16 Ağustos 2001 Perşembe

Kurşuna dizilmek

Politikacının ağzı namlu, dili tetik, kelimeleri kurşundur. Batı ülkelerinde bunu çok iyi bildikleri için yeni başbakan ve bakan olanlara konusunda uzmanlar sıkı brifingler verirler.

Neyin ne kadarının, ne zaman, nerede, kime, nasıl söyleneceğini tayin eden profesyonel, sözleri dinlenen basın danışmanları vardır. Bunlar bütün önemli toplantılara katılırlar. Başbakanların konuşmalarını özel söylev yazarları yazar.
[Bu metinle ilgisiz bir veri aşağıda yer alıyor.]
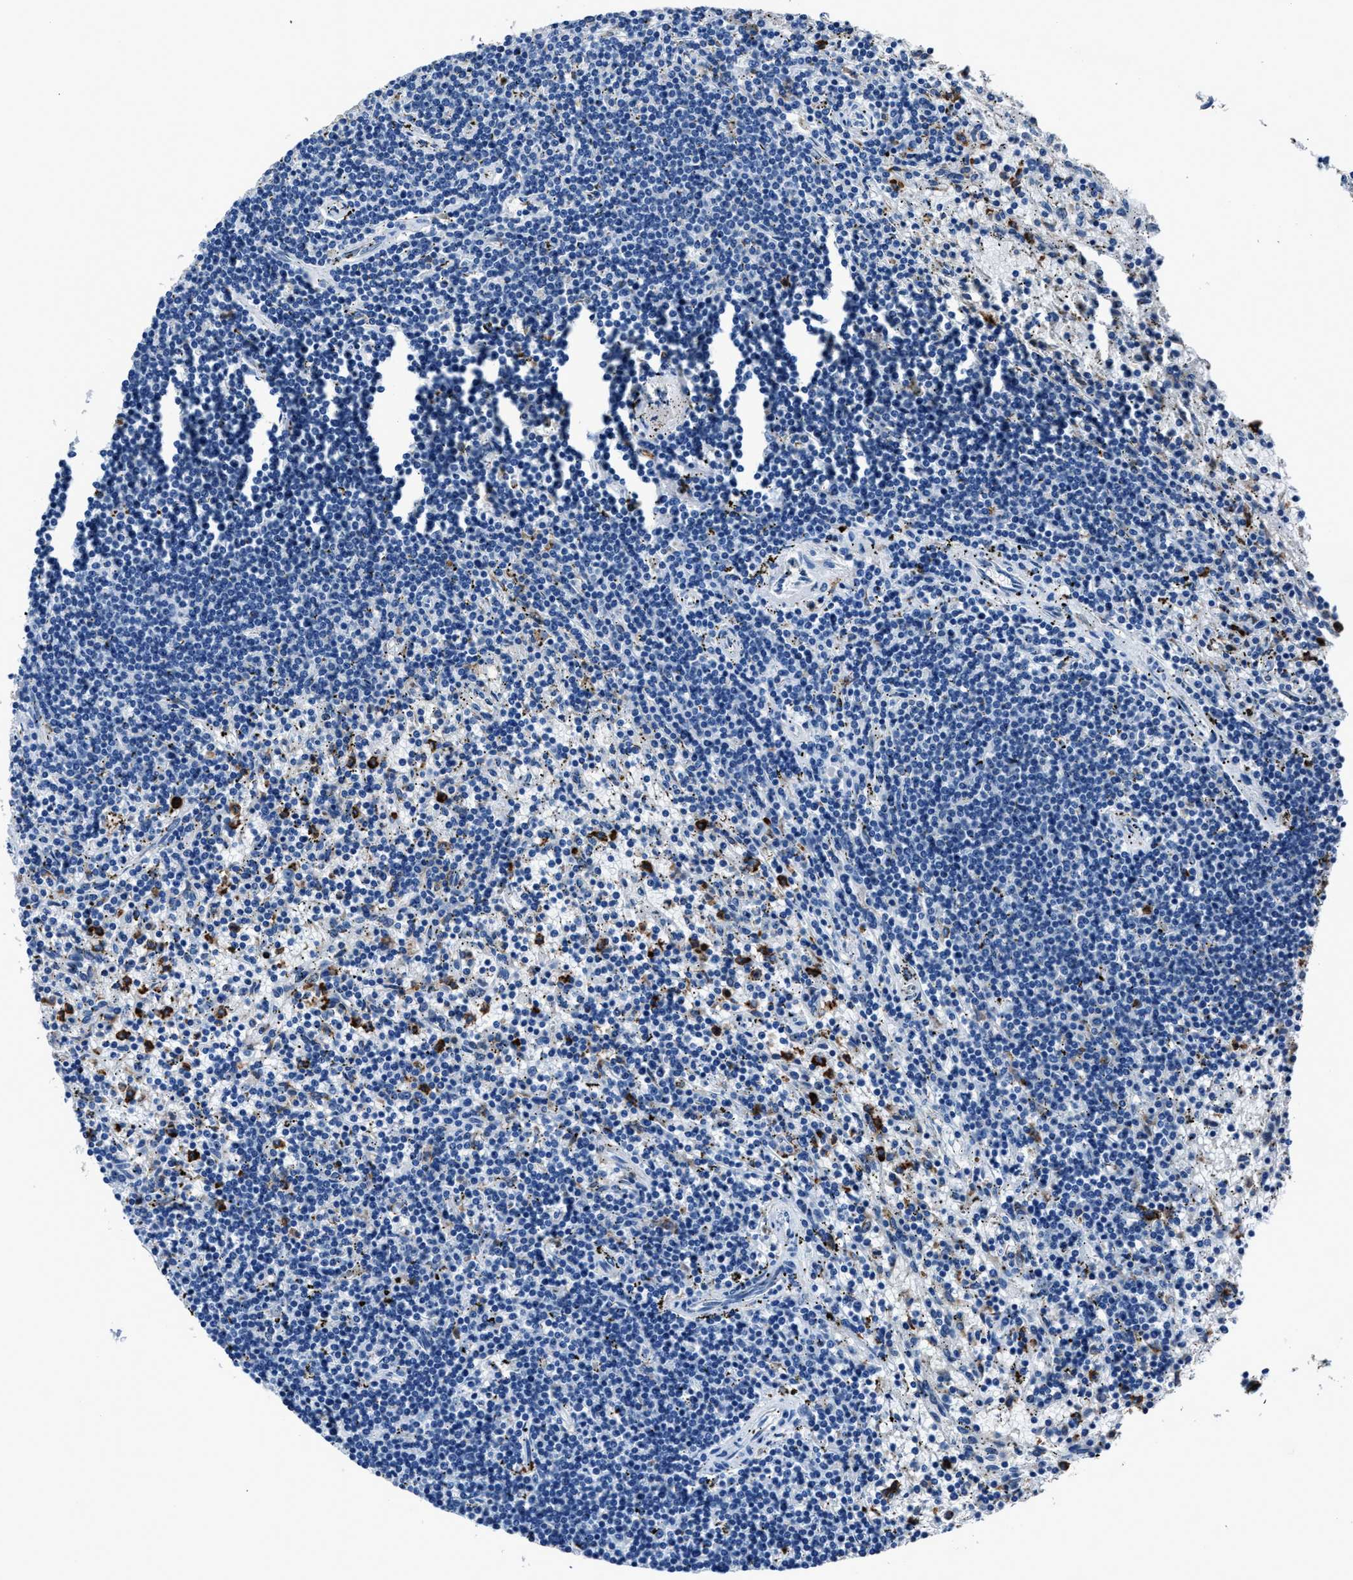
{"staining": {"intensity": "negative", "quantity": "none", "location": "none"}, "tissue": "lymphoma", "cell_type": "Tumor cells", "image_type": "cancer", "snomed": [{"axis": "morphology", "description": "Malignant lymphoma, non-Hodgkin's type, Low grade"}, {"axis": "topography", "description": "Spleen"}], "caption": "Immunohistochemical staining of human lymphoma shows no significant expression in tumor cells.", "gene": "FGL2", "patient": {"sex": "male", "age": 76}}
Başbakanlar her televizyon kamerası önlerine çıktığında konuşmağa başlamazlar. Konuşmaya başlamak istedikleri zaman önlerine televizyon kameralarını çıkartırlar.
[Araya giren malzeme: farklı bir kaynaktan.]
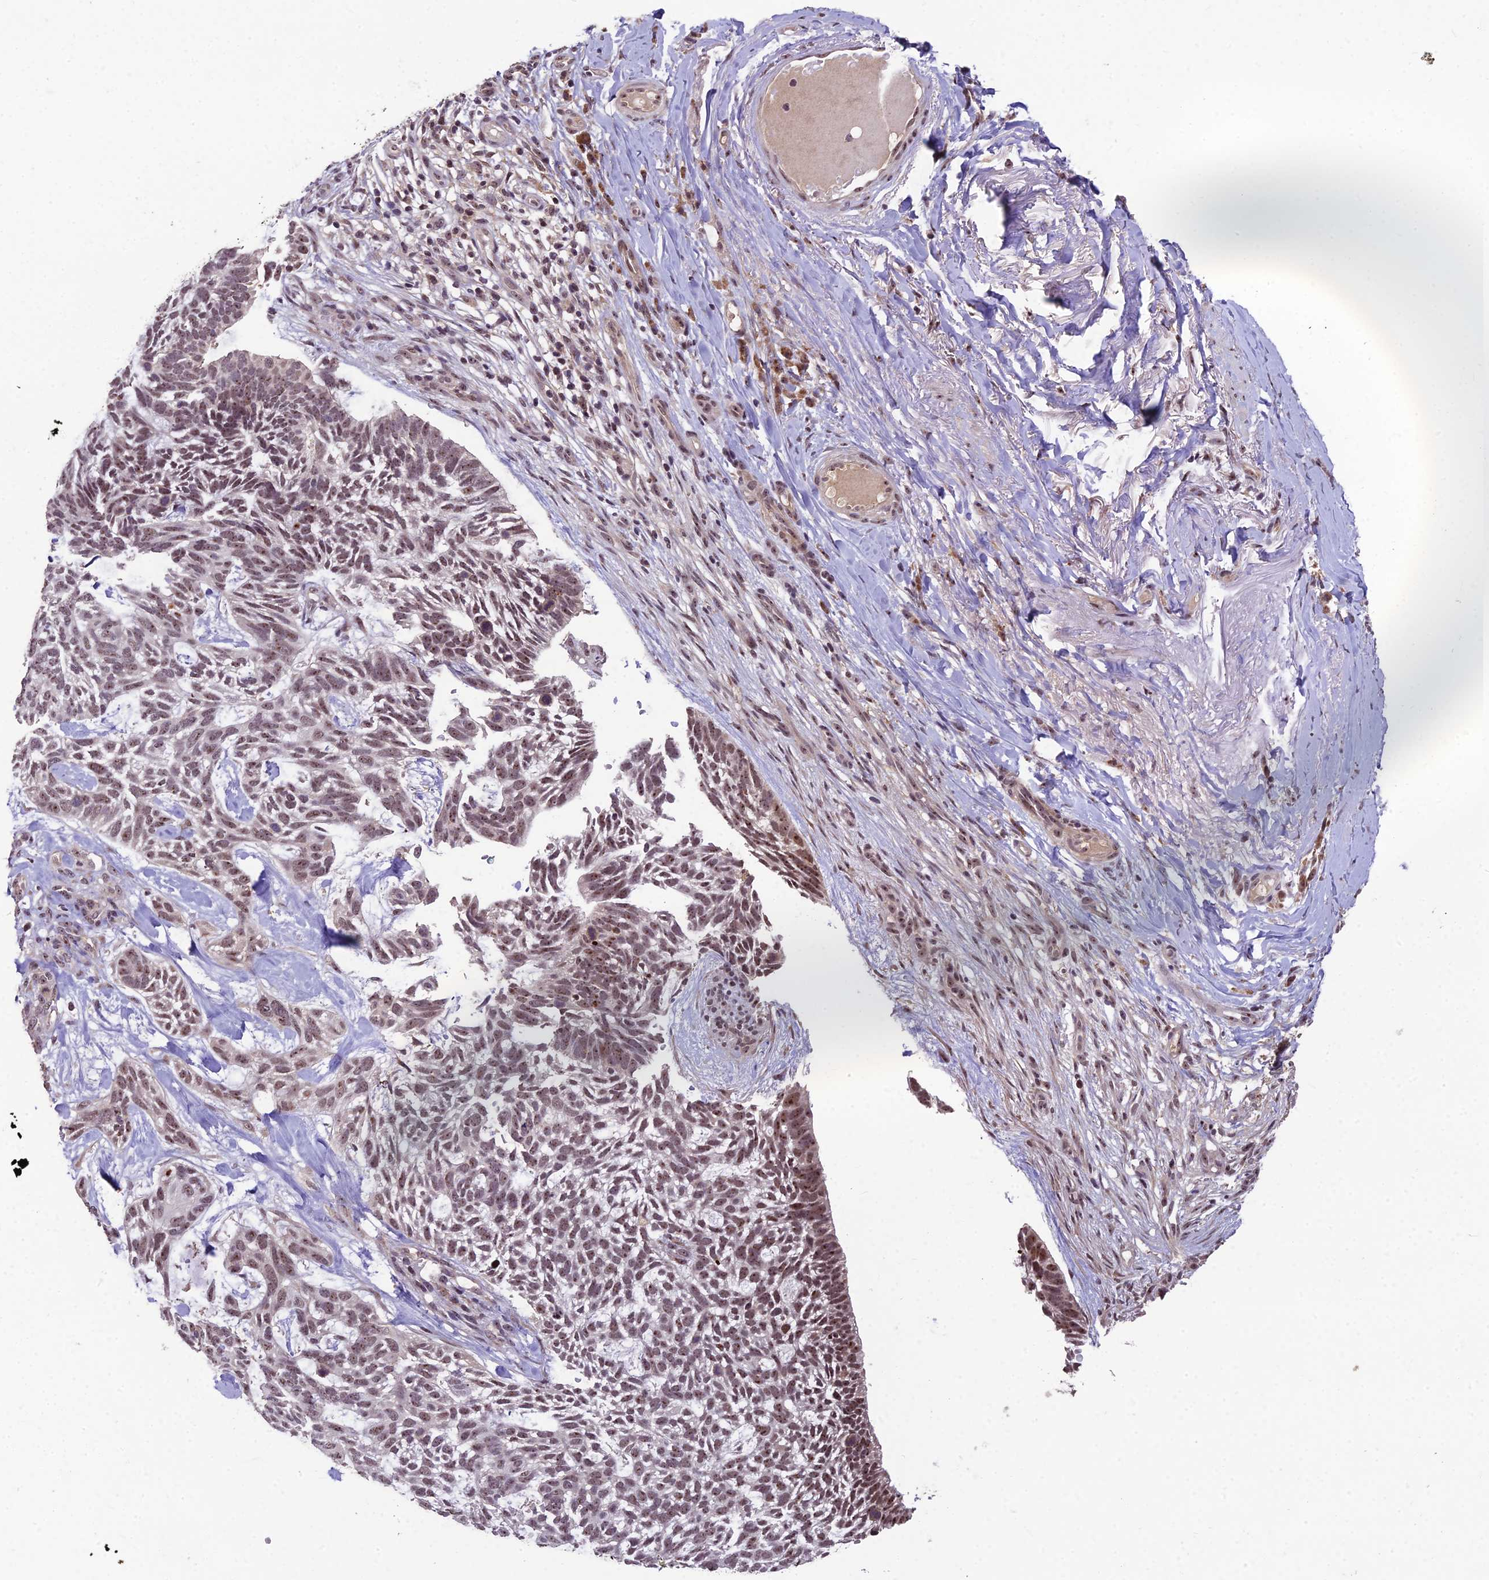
{"staining": {"intensity": "moderate", "quantity": "25%-75%", "location": "nuclear"}, "tissue": "skin cancer", "cell_type": "Tumor cells", "image_type": "cancer", "snomed": [{"axis": "morphology", "description": "Basal cell carcinoma"}, {"axis": "topography", "description": "Skin"}], "caption": "Tumor cells exhibit moderate nuclear positivity in about 25%-75% of cells in skin basal cell carcinoma.", "gene": "ZNF333", "patient": {"sex": "male", "age": 88}}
Demokratik ülkelerde başbakan ve bakanlar istediğini, istediği yerde söyleme özgürlüğüne sahip olmayan tek azınlıktır.

Bu modern ve fonksiyonel bir devlet olam yolunda daha yiyecek çok fırın ekmeği olan Türkiye'de anlaşılmasına daha başlanmayan birkaç trilyon gerçekten biridir: Kabine üyelerinin sözleri kendilerine değil devlete aittir. Amerikan Başkanı Bush konuştuğunda konuşan Amerika'dır.

Laf Amerikan başkanlarından açılmışken, farkında mısınız bilmiyorum. Bu centilmenler nadiren ezbere konuşur. Üzerinde başkanlık armasının bulunduğu kürsüye çıkınca çoğunlukla ceplerinden küçük bir kağıt parçası çıkarıp konuşmalarını ona bakarak yaparlar. Ve ondan sonra bizim politikacıların hiç bilmediği bir şeyi yaparalar. Susarlar.

Her zaman kısadır söyledikleri Amerikan başkanlarının; çünkü şu basit kuralın farkındadırlar: Otuz kelime kullanırsanız medya bu cümlelerin tümünü kullanmak zorundadır. Kontrol sizdedir. Mesajınız yerine ulaşır. Otuzbin kelime kullanırsanız medya bunların içerisinden istediğini seçer. Mesajınız yolda tarumar olur, hedefe ulaşmaz.

Söz para gibidir. Eğer karşılığı yoksa, çoğaldıkça değeri azalır.

Konuşmak ise uçak kullanmak ya da ameliyat yapmak gibi öğrenilmesi gereken, maharet isteyen bir şeydir.

Öz, sözün altında gömülüdür Türkiye'de. Çünkü politika -- hükümet -- fabrika olması gerekirken tiyatrodur.

Acaba, diye kendi kendine soruyor insan, konuşma belli bir yaştan sonra seks yerine mi geçiyor?

Politikacıların konuşmaları ülkemizde ürkütücü boyutlara ulaşan çevre kirliliğinin en büyük nedenlerinden biridir.

Herhalde sebebi politikanın ve hükümet etmenin genelde iş değil laf yapmak üzerine bina edilmiş olmasıdır. Laf yapmak iş yapmaktan kolay olduğu için Türkiye'de kilogram olarak metre kareye düşen laf (palavra?) Avrupa Birliği ortalamasının kat kat üstündedir.

Politikacının ağzı namlu, dilinin tetik, kelimelerinin kurşun olduğuna inanmıyorsanız sokakta dikkatle çevrenize bakın. Çok kurşuna dizilmiş insan farkedeceksiniz.

Not: "Ben bu yazıyı daha önce başka bir yerde okumamış mıydım?" diye merak edenleriniz varsa cevap "evettir." Buna benzer bir yazı -- toprağı bol olsun-- Yeni Yüzyıl'daki köşemde 1997'de yayınlanmıştı. İşte, görüyorsunuz bazı şeyler değişmiyor, hatta daha beter oluyor.